## Passage to read
▽

CP110 suppresses primary cilia formation through its interaction with CEP290, a protein deficient in human ciliary disease

Abstract

Primary cilia are nonmotile organelles implicated in signaling and sensory functions. Understanding how primary cilia assemble could shed light on the many human diseases caused by mutations in ciliary proteins. The centrosomal protein CP110 is known to suppress ciliogenesis through an unknown mechanism. Here, we report that CP110 interacts with CEP290--a protein whose deficiency is implicated in human ciliary disease--in a discrete complex separable from other CP110 complexes involved in regulating the centrosome cycle. Ablation of CEP290 prevents ciliogenesis without affecting centrosome function or cell-cycle progression. Interaction with CEP290 is absolutely required for the ability of CP110 to suppress primary cilia formation. Furthermore, CEP290 and CP110 interact with Rab8a, a small GTPase required for cilia assembly. Depletion of CEP290 interferes with localization of Rab8a to centrosomes and cilia. Our results suggest that CEP290 cooperates with Rab8a to promote ciliogenesis and that this function is antagonized by CP110.

△

Saved entries
▽

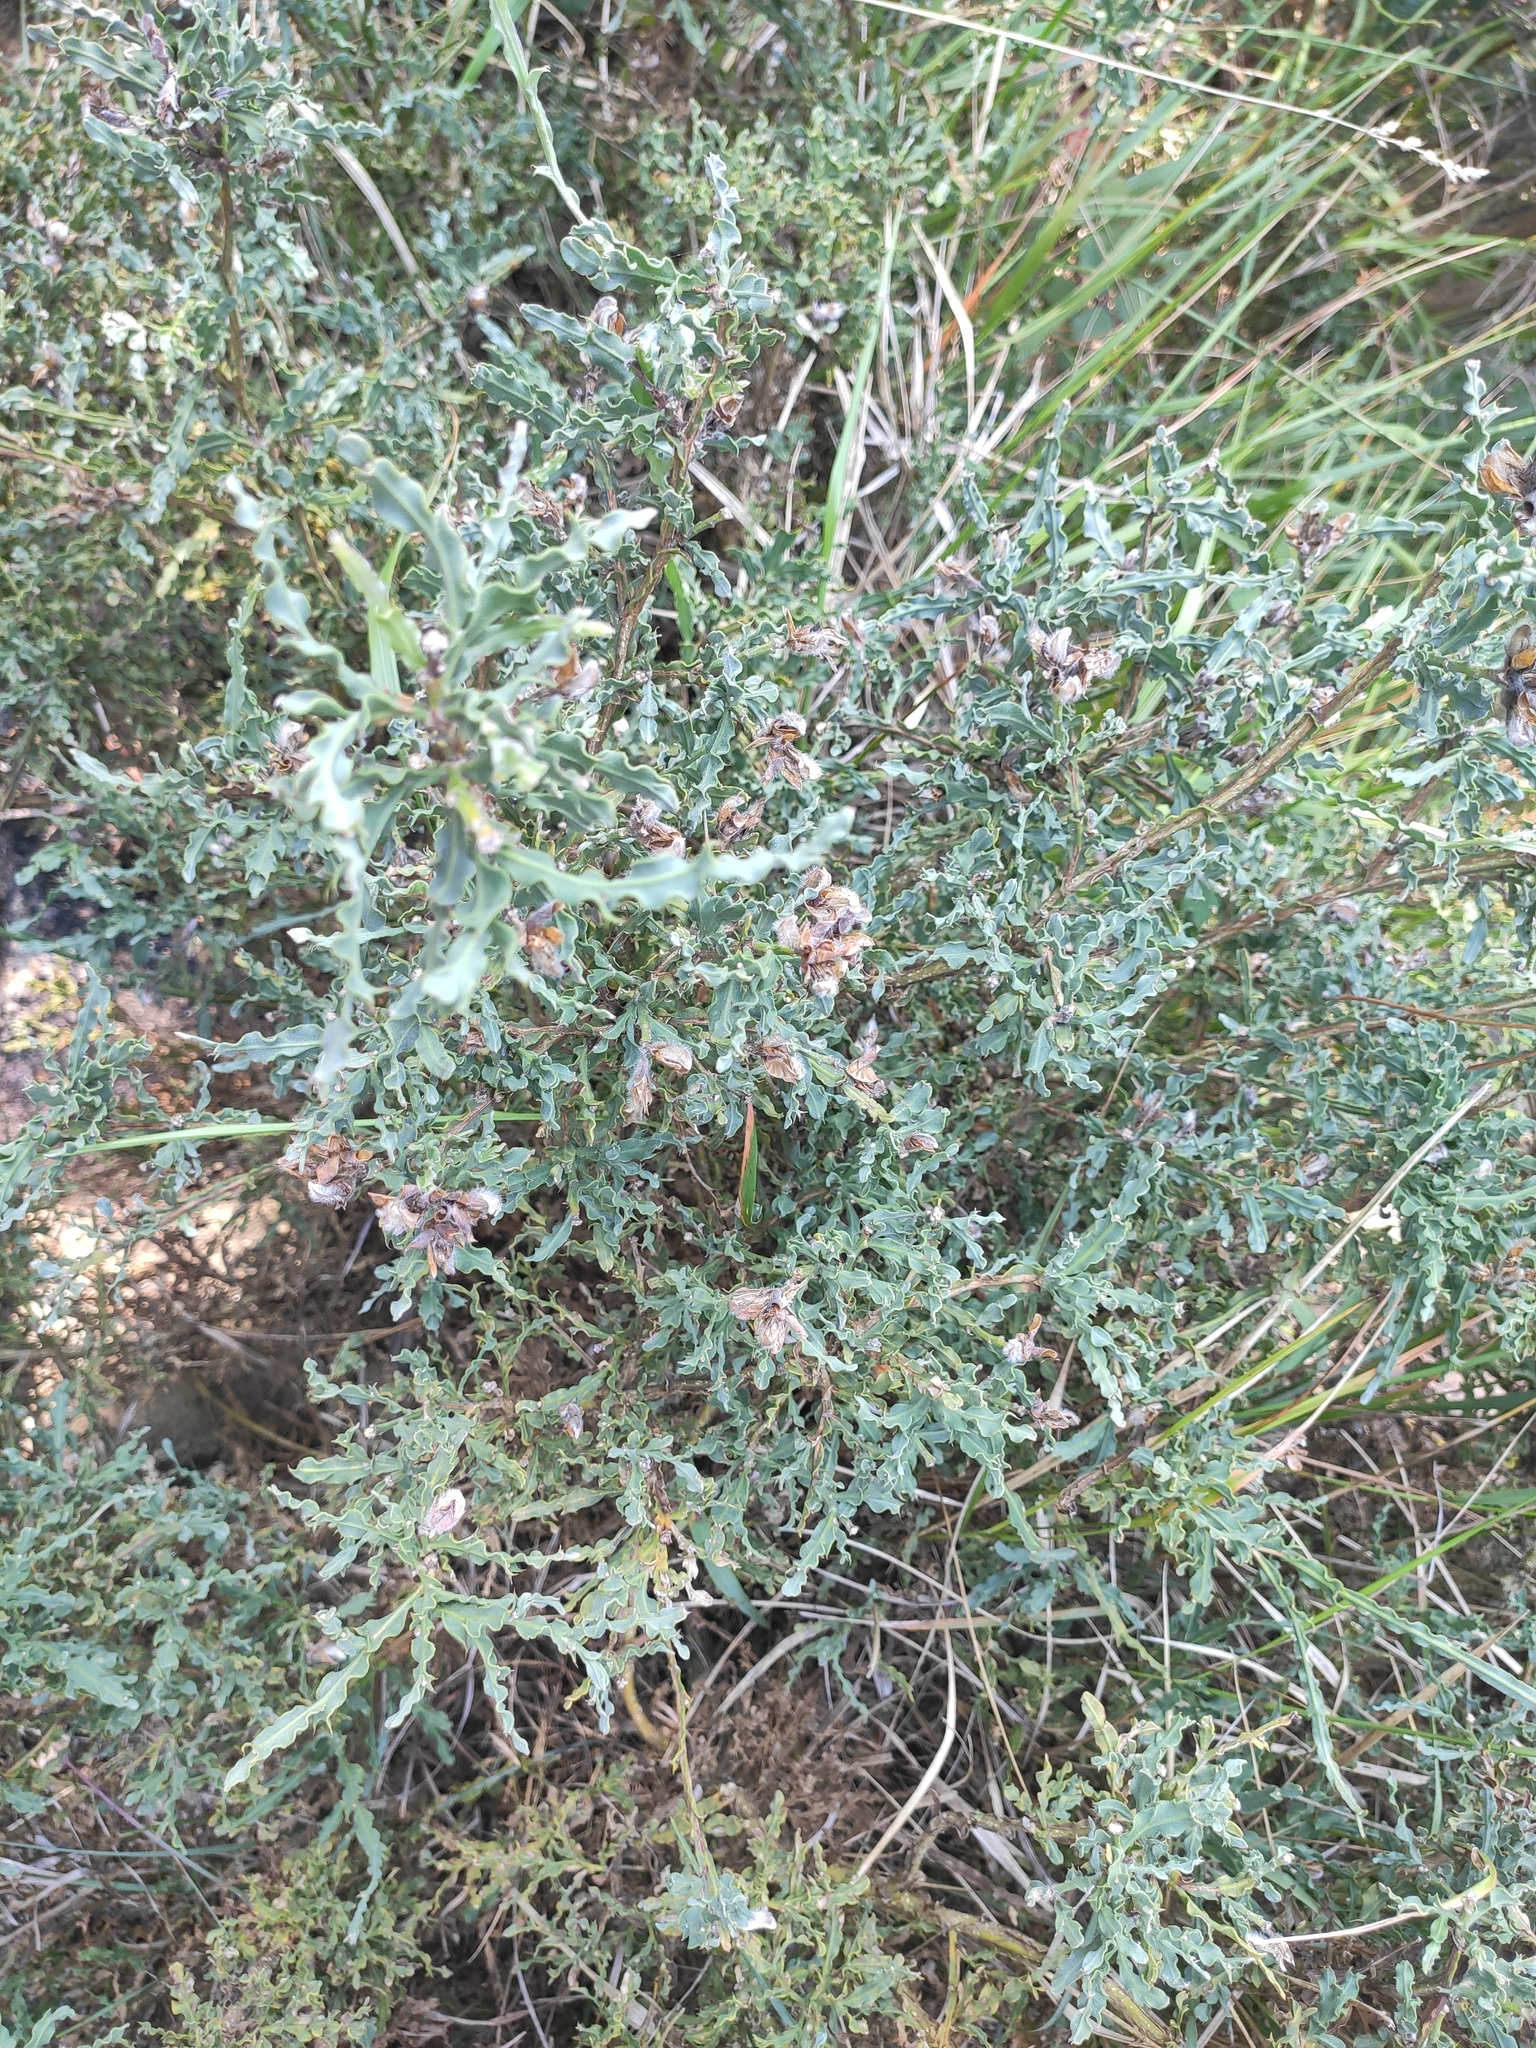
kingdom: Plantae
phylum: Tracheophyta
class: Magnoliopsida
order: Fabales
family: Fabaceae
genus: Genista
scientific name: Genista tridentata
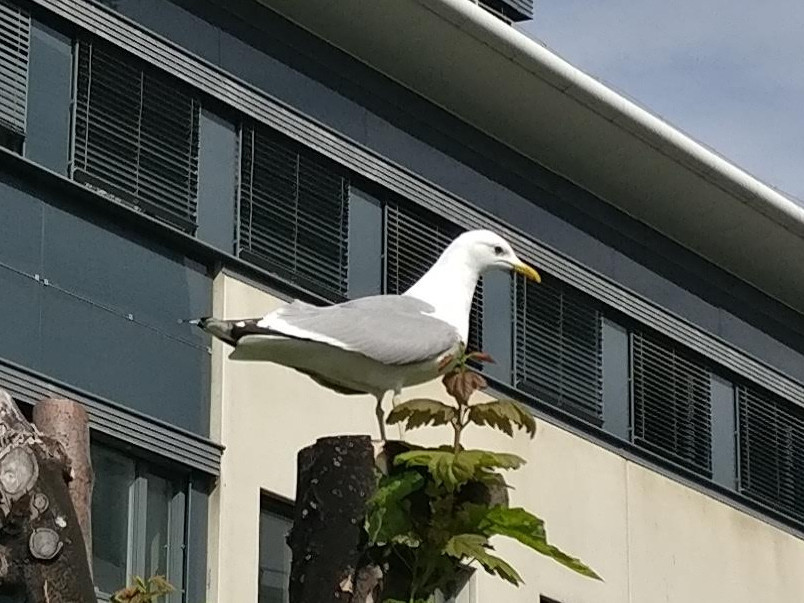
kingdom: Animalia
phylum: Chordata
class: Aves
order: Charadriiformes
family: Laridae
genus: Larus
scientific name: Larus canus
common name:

△

## Work instructions
A. Does the abstract on CP110 support each statement below? Answer yes or no for each, and quote the words from the abstract that decide it.
(i) Ablation of CEP290 stops ciliogenesis and also disrupts cell-cycle progression.
(ii) CP110 needs its interaction with CEP290 in order to suppress primary cilia formation.
(iii) The mechanism by which CP110 suppresses ciliogenesis was already known.
B. Answer these questions from the abstract on CP110:
(i) How does the abstract describe primary cilia?
(ii) What kind of protein is Rab8a?
(iii) What does depletion of CEP290 do to Rab8a?
These records were taken from a separate source.

## Your written answers
A.
(i) No: "Ablation of CEP290 prevents ciliogenesis without affecting centrosome function or cell-cycle progression."
(ii) Yes: "Interaction with CEP290 is absolutely required for the ability of CP110 to suppress primary cilia formation."
(iii) No: "The centrosomal protein CP110 is known to suppress ciliogenesis through an unknown mechanism."

B.
(i) As nonmotile organelles implicated in signaling and sensory functions.
(ii) A small GTPase required for cilia assembly.
(iii) It interferes with the localization of Rab8a to centrosomes and cilia.